What you will do: Each record below is to be retyped exactly, with its pictures omitted.

Data to examine:
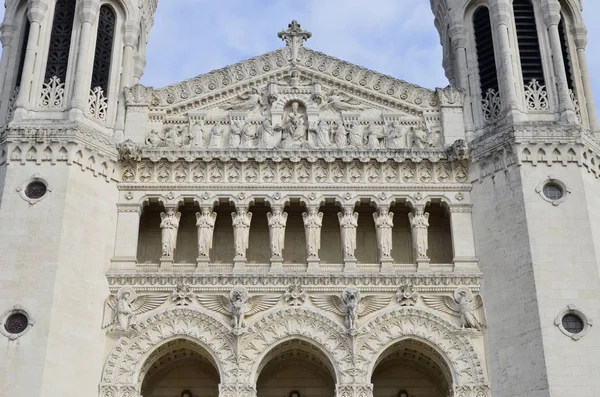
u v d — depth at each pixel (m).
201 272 38.50
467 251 39.19
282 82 43.91
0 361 34.31
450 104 42.84
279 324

Result of this exercise:
u v d — depth at each pixel (m).
201 272 38.50
467 251 39.19
282 82 43.91
0 361 34.31
450 104 42.84
279 324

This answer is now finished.